Entries taken from a collection
☆ ☆ ☆ ☆ ☆ ☆ ☆
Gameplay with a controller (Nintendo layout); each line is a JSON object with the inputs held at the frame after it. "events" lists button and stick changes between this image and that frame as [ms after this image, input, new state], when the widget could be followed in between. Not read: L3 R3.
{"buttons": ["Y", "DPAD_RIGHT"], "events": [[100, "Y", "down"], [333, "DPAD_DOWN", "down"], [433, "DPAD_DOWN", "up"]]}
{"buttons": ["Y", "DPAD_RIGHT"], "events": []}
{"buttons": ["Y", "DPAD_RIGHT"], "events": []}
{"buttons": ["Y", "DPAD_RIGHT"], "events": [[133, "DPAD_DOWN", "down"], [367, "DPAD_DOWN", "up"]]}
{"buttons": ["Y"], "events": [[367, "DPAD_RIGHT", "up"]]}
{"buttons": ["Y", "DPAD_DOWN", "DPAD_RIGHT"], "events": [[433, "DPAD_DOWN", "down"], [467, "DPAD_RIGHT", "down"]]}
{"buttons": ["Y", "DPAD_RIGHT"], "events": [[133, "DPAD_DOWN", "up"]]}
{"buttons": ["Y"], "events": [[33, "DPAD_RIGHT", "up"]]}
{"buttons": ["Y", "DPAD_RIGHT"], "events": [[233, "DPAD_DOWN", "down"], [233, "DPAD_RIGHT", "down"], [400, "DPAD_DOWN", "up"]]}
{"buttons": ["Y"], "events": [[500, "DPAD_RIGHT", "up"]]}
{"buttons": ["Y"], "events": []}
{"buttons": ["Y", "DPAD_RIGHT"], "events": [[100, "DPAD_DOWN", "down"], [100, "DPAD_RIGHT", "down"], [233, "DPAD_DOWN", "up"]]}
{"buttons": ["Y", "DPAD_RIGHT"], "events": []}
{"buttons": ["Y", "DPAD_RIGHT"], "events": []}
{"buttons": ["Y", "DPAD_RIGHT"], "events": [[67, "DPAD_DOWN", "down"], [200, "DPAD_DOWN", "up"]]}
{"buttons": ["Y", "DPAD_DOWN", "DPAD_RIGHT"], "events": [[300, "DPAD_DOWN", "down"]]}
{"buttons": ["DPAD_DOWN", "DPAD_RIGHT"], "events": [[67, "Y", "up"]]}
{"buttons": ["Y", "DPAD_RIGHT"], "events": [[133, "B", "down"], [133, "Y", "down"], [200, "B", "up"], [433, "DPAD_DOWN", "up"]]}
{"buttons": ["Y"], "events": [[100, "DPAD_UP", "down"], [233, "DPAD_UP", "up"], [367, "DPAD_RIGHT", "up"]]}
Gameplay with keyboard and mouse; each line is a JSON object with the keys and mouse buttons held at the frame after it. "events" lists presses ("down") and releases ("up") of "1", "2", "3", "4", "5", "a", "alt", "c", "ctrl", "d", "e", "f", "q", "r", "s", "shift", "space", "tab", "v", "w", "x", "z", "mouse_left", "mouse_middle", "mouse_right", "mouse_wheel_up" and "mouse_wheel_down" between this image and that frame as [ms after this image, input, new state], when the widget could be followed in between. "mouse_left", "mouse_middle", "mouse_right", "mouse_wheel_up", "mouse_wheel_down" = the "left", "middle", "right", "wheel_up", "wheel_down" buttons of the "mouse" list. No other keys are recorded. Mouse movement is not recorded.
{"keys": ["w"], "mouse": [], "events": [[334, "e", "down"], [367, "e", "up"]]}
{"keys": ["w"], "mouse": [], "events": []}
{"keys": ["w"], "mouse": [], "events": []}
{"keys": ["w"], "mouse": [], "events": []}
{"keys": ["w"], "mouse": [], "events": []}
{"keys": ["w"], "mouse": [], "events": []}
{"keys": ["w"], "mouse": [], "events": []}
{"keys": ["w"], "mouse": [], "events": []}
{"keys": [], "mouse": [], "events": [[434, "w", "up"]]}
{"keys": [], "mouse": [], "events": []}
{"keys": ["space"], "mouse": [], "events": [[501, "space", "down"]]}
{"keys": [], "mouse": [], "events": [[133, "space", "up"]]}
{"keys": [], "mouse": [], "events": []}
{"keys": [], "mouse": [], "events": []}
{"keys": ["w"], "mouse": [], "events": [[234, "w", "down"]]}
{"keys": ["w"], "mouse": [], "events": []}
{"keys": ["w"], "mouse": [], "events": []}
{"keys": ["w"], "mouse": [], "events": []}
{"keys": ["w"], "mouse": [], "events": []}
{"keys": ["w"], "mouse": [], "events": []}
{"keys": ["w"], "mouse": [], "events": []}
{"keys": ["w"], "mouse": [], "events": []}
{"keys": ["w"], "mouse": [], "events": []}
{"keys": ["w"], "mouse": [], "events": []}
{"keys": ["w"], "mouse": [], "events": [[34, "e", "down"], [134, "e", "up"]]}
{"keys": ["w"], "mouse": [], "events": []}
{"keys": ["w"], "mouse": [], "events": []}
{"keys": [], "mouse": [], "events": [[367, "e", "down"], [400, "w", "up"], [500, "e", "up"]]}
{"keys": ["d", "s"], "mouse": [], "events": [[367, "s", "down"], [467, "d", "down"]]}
☆ ☆ ☆ ☆ ☆ ☆ ☆
* Aim of the task
Type the records again in full, matching them exactly.

* Written reply
Gameplay with a controller (Nintendo layout); each line is a JSON object with the inputs held at the frame after it. "events" lists button and stick changes between this image and that frame as [ms after this image, input, new state], when the widget could be followed in between. Not read: L3 R3.
{"buttons": ["Y", "DPAD_RIGHT"], "events": [[100, "Y", "down"], [333, "DPAD_DOWN", "down"], [433, "DPAD_DOWN", "up"]]}
{"buttons": ["Y", "DPAD_RIGHT"], "events": []}
{"buttons": ["Y", "DPAD_RIGHT"], "events": []}
{"buttons": ["Y", "DPAD_RIGHT"], "events": [[133, "DPAD_DOWN", "down"], [367, "DPAD_DOWN", "up"]]}
{"buttons": ["Y"], "events": [[367, "DPAD_RIGHT", "up"]]}
{"buttons": ["Y", "DPAD_DOWN", "DPAD_RIGHT"], "events": [[433, "DPAD_DOWN", "down"], [467, "DPAD_RIGHT", "down"]]}
{"buttons": ["Y", "DPAD_RIGHT"], "events": [[133, "DPAD_DOWN", "up"]]}
{"buttons": ["Y"], "events": [[33, "DPAD_RIGHT", "up"]]}
{"buttons": ["Y", "DPAD_RIGHT"], "events": [[233, "DPAD_DOWN", "down"], [233, "DPAD_RIGHT", "down"], [400, "DPAD_DOWN", "up"]]}
{"buttons": ["Y"], "events": [[500, "DPAD_RIGHT", "up"]]}
{"buttons": ["Y"], "events": []}
{"buttons": ["Y", "DPAD_RIGHT"], "events": [[100, "DPAD_DOWN", "down"], [100, "DPAD_RIGHT", "down"], [233, "DPAD_DOWN", "up"]]}
{"buttons": ["Y", "DPAD_RIGHT"], "events": []}
{"buttons": ["Y", "DPAD_RIGHT"], "events": []}
{"buttons": ["Y", "DPAD_RIGHT"], "events": [[67, "DPAD_DOWN", "down"], [200, "DPAD_DOWN", "up"]]}
{"buttons": ["Y", "DPAD_DOWN", "DPAD_RIGHT"], "events": [[300, "DPAD_DOWN", "down"]]}
{"buttons": ["DPAD_DOWN", "DPAD_RIGHT"], "events": [[67, "Y", "up"]]}
{"buttons": ["Y", "DPAD_RIGHT"], "events": [[133, "B", "down"], [133, "Y", "down"], [200, "B", "up"], [433, "DPAD_DOWN", "up"]]}
{"buttons": ["Y"], "events": [[100, "DPAD_UP", "down"], [233, "DPAD_UP", "up"], [367, "DPAD_RIGHT", "up"]]}
Gameplay with keyboard and mouse; each line is a JSON object with the keys and mouse buttons held at the frame after it. "events" lists presses ("down") and releases ("up") of "1", "2", "3", "4", "5", "a", "alt", "c", "ctrl", "d", "e", "f", "q", "r", "s", "shift", "space", "tab", "v", "w", "x", "z", "mouse_left", "mouse_middle", "mouse_right", "mouse_wheel_up" and "mouse_wheel_down" between this image and that frame as [ms after this image, input, new state], when the widget could be followed in between. "mouse_left", "mouse_middle", "mouse_right", "mouse_wheel_up", "mouse_wheel_down" = the "left", "middle", "right", "wheel_up", "wheel_down" buttons of the "mouse" list. No other keys are recorded. Mouse movement is not recorded.
{"keys": ["w"], "mouse": [], "events": [[334, "e", "down"], [367, "e", "up"]]}
{"keys": ["w"], "mouse": [], "events": []}
{"keys": ["w"], "mouse": [], "events": []}
{"keys": ["w"], "mouse": [], "events": []}
{"keys": ["w"], "mouse": [], "events": []}
{"keys": ["w"], "mouse": [], "events": []}
{"keys": ["w"], "mouse": [], "events": []}
{"keys": ["w"], "mouse": [], "events": []}
{"keys": [], "mouse": [], "events": [[434, "w", "up"]]}
{"keys": [], "mouse": [], "events": []}
{"keys": ["space"], "mouse": [], "events": [[501, "space", "down"]]}
{"keys": [], "mouse": [], "events": [[133, "space", "up"]]}
{"keys": [], "mouse": [], "events": []}
{"keys": [], "mouse": [], "events": []}
{"keys": ["w"], "mouse": [], "events": [[234, "w", "down"]]}
{"keys": ["w"], "mouse": [], "events": []}
{"keys": ["w"], "mouse": [], "events": []}
{"keys": ["w"], "mouse": [], "events": []}
{"keys": ["w"], "mouse": [], "events": []}
{"keys": ["w"], "mouse": [], "events": []}
{"keys": ["w"], "mouse": [], "events": []}
{"keys": ["w"], "mouse": [], "events": []}
{"keys": ["w"], "mouse": [], "events": []}
{"keys": ["w"], "mouse": [], "events": []}
{"keys": ["w"], "mouse": [], "events": [[34, "e", "down"], [134, "e", "up"]]}
{"keys": ["w"], "mouse": [], "events": []}
{"keys": ["w"], "mouse": [], "events": []}
{"keys": [], "mouse": [], "events": [[367, "e", "down"], [400, "w", "up"], [500, "e", "up"]]}
{"keys": ["d", "s"], "mouse": [], "events": [[367, "s", "down"], [467, "d", "down"]]}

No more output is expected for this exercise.